__Page__:
The escaped dot (\\.) represents the literal separator between the database name and table name.

The pattern above matches all tables in the test database whose names begin with:

test_

This approach is especially useful for large-scale database synchronization projects.

Table-Level Custom Configuration

Additional table-specific settings can also be defined.

For example:

table-names-config = [
  {
    "table":"test.test_002",
    "primaryKeys":["id"]
  }
]

Suppose test_002 does not have a physical primary key.

In that case, a logical primary key can be specified manually to support synchronization and downstream processing.

Startup Mode

One of the most important options is:

startup.mode = "initial"

This is also the most common production configuration.

The initial mode performs:

Historical full synchronization
Continuous CDC synchronization

In other words:

Full Load + Incremental CDC

This approach is widely used when onboarding existing databases into real-time synchronization pipelines.

__Dataset rows__:
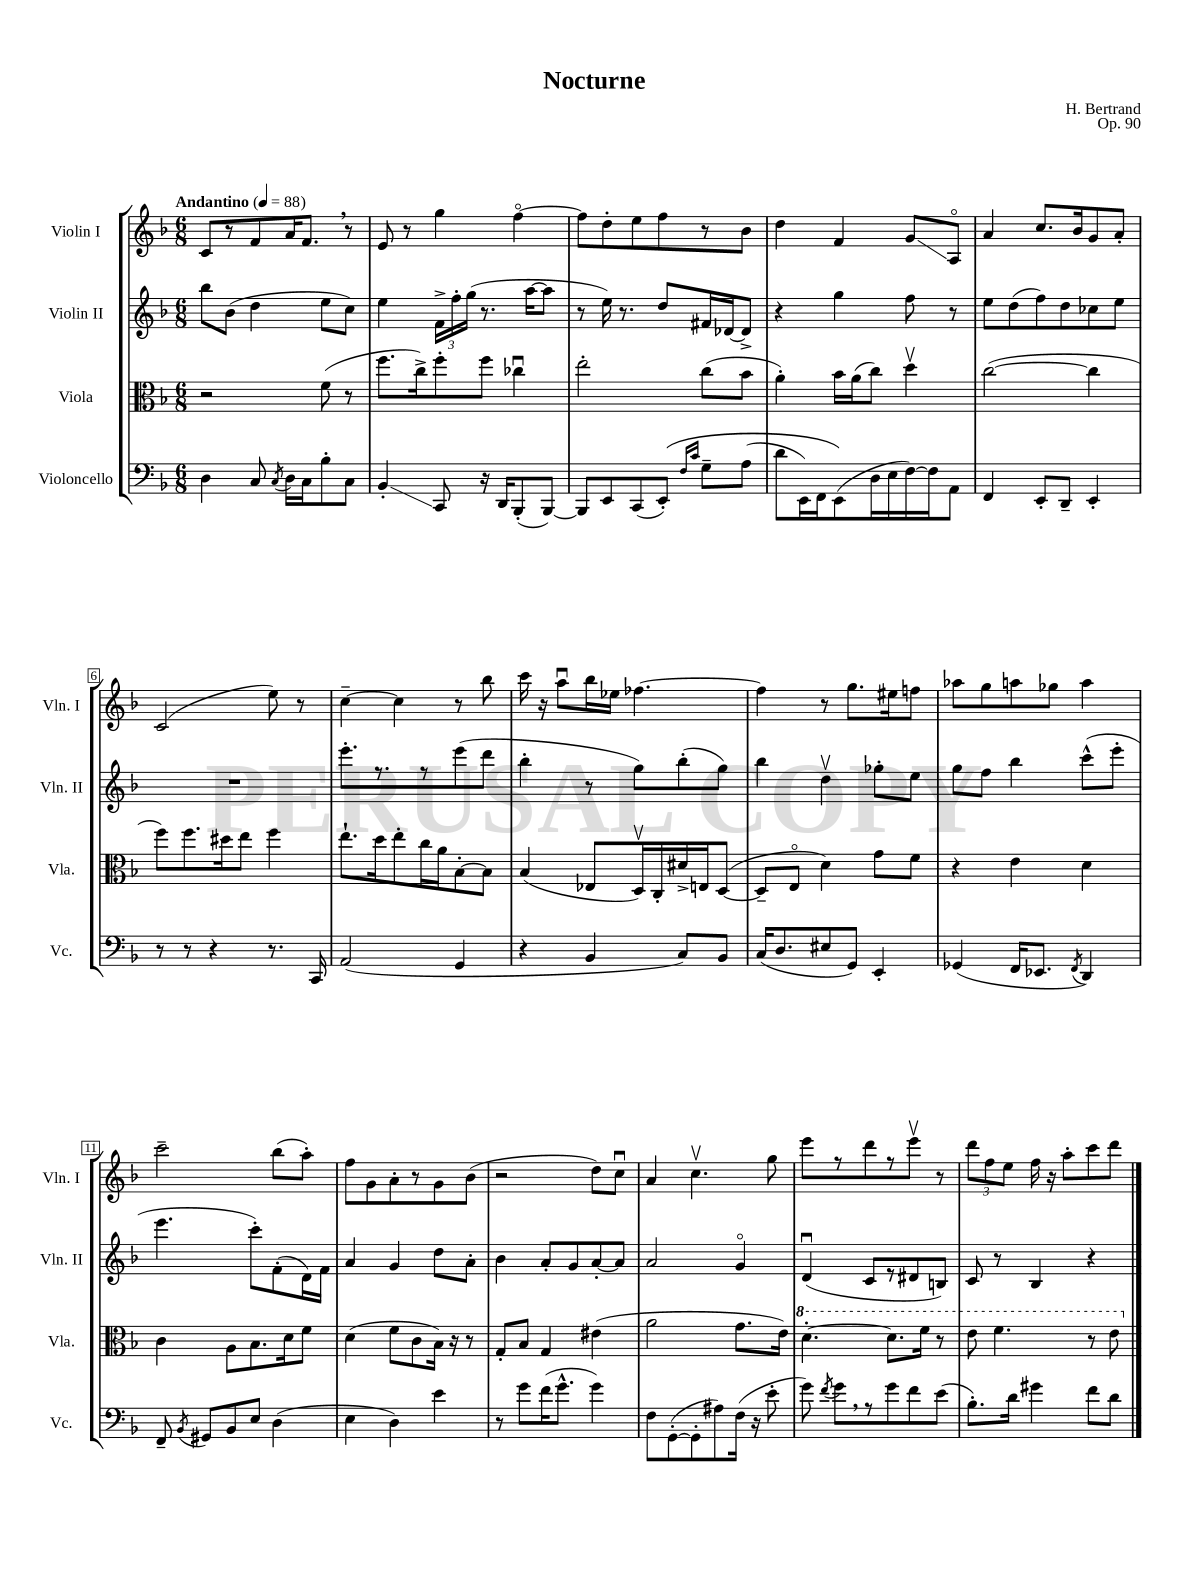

**kern	**kern	**kern	**kern
*staff4	*staff3	*staff2	*staff1
*clefF4	*clefC3	*clefG2	*clefG2
*k[b-]	*k[b-]	*k[b-]	*k[b-]
*M6/8	*M6/8	*M6/8	*M6/8
*MM88	*MM88	*MM88	*MM88
4D\	2r	8bb-\L	8c/L
.	.	(8b-\J	8r
8C/	.	4dd\	8f/
8qC/	.	.	.
16D\LL	.	.	16a/K
16C\J	.	.	8.f/J
8B-'\	(8f\	8ee\L	.
8C\J	8r	8cc\J)	8r
=	=	=	=
4BB-'/	8.ff\L	4ee\	8e/
.	.	.	8r
.	16cc^\k)	.	.
8CC/	8ff'\	24f^\LL	4gg\
.	.	24ff'\	.
.	.	(24gg\JJ	.
16r	8ff\J	8.r	.
16DD/LK	.	.	.
(8BBB-'/	4cc-u\	.	[4ffo\
.	.	[16aa\LK	.
[8BBB-/J)	.	8aa\]J	.
=	=	=	=
8BBB-/]L	2ee'\	8r	8ff\]L
8EE/	.	16ee\)	8dd'\
.	.	8.r	.
(8CC/	.	.	8ee\
&(8EE'/J)	.	8dd/L	8ff\
16qqF/LL	.	.	.
16qqc/JJ	.	.	.
8G~\L	(8cc\L	16f#/L	8r
.	.	[16d-/J	.
(8A\J	8b-\J	8d-^/]J	8b-\J
=	=	=	=
8d\L	4a'\)	4r	4dd\
16EE\L)	.	.	.
16FF\J	.	.	.
(8EE\&)	16b-\LL	4gg\	4f/
.	(16a\J	.	.
16D\L	8cc\J)	.	.
16E\	.	.	.
[16F\)	4ddv\	8ff\	8g/L
16F\]J	.	.	.
8AA\J	.	8r	8Ao/J
=	=	=	=
4FF/	([2cc\	8ee\L	4a/
.	.	(8dd\	.
8EE'/L	.	8ff\)	8.cc/L
8DD~/J	.	8dd\	.
.	.	.	16b-/k
4EE'/	4cc\]	8cc-\	8g/
.	.	8ee\J	8a'/J
=	=	=	=
8r	8ff\L)	2.r	(2c/
8r	8.ff\	.	.
4r	.	.	.
.	16dd#\k	.	.
.	8ee\J	.	.
8.r	4ff\	.	8ee\)
.	.	.	8r
16CC/	.	.	.
=	=	=	=
(2AA/	8.ee`\L	8.eee'\L	[4cc~\
.	16dd\k	8.r	.
.	8ee'\	.	4cc\]
.	16cc\L	8r	.
.	16a\J	.	.
4GG/	[8B-'\	(8eee\	8r
.	8B-\]J	8ddd\J	8bb-\
=	=	=	=
4r	(4B-/	4bb-'\	16ccc\
.	.	.	16r
.	.	.	8aau\L
4BB-/	8E-/L	8r	16bb-\L
.	.	.	16ee-\JJ
.	16Dv/L)	8gg\L)	[4.ff-\
.	16C'/	.	.
8C/L)	16d#^/	(8bb-'\	.
.	16E/J	.	.
8BB-/J	([8D/J	8gg\J)	.
=	=	=	=
(16C/LK	8D~/]L	4bb-\	4ff-\]
8.D/	.	.	.
.	8Eo/J	.	.
8E#/	4d\)	4ddv\	8r
8GG/J)	.	.	8.gg\L
4EE'/	8g\L	8gg-'\L	.
.	.	.	16ee#\k
.	8f\J	8ee\J	8ff\J
=	=	=	=
(4GG-/	4r	8gg\L	8aa-\L
.	.	8ff\J	8gg\
16FF/LK	4e\	4bb-\	8aa\
8.EE-/J	.	.	.
.	.	.	8gg-\J
8qFF/	.	.	.
4DD/)	4d\	(8ccc^^\L	4aa\
.	.	8eee'\J	.
=	=	=	=
8FF~/	4c\	4.eee\	2ccc~\
8qBB-/	.	.	.
8GG#/L	.	.	.
8BB-/	8A\L	.	.
8E/J	8.B-\	8ccc'\L)	.
(4D\	.	(8f'\	(8bb-\L
.	16d\k	.	.
.	8f\J	16d\L)	8aa'\J)
.	.	16f\JJ	.
=	=	=	=
4E\	(4d\	4a/	8ff\L
.	.	.	8g\
4D\)	8f\L	4g/	8a'\
.	8c\	.	8r
4e\	16B-\Jk)	8dd\L	8g\
.	16r	.	.
.	8r	8a'\J	(8b-\J
=	=	=	=
8r	8G'/L	4b-\	2r
8g\L	8B-/J	.	.
(16f\K	4G/	8a'/L	.
8.g^^\J	.	.	.
.	.	8g/	.
4g\)	(4e#\	[8a'/	8dd\L)
.	.	8a/]J	8ccu\J
=	=	=	=
8F\L	2a\	2a/	4a/
([8GG'\	.	.	.
8GG'\]	.	.	4.ccv\
8A#\)	.	.	.
(16F\Jk	8.g\L	4go/	.
16r	.	.	.
8e'\	.	.	8gg\
.	16e\Jk)	.	.
=	=	=	=
8g\)	[4.dd'\	(4du/	8eee\L
8qf/	.	.	.
8g\L	.	.	8r
8r	.	8c/L	8ddd\
8g\	8.dd\]L	8r	8r
8f\	.	8d#/	8eeev\J
.	16ff\Jk	.	.
(8e\J	8r	8B/J)	8r
=	=	=	=
8.B-'\L)	8ee\	8c/	12ddd\L
.	.	.	12ff\
.	4.ff\	8r	.
.	.	.	12ee\J
16d\Jk	.	.	.
4g#\	.	4B-/	16ff\
.	.	.	16r
.	.	.	8aa'\L
8f\L	8r	4r	8ccc\
8d\J	8ee\	.	8ddd\J
==	==	==	==
*-	*-	*-	*-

__Work to complete__:
1. Do these statements agree with the synchronization configuration page? Answer yes or no for each and quote the words from the page that decide it. (a) The initial startup mode performs only continuous CDC synchronization. (b) A logical primary key can be specified manually for a table that lacks a physical one. (c) Setting startup.mode to "initial" is described as a rarely used configuration.
2. In the table-names-config example on the synchronization configuration page, which field is given as the primary key for the table test.test_002?

__Responses__:
1.
(a) No: "Historical full synchronization
Continuous CDC synchronization"
(b) Yes: "a logical primary key can be specified manually to support synchronization and downstream processing."
(c) No: "This is also the most common production configuration."

2. The field "id".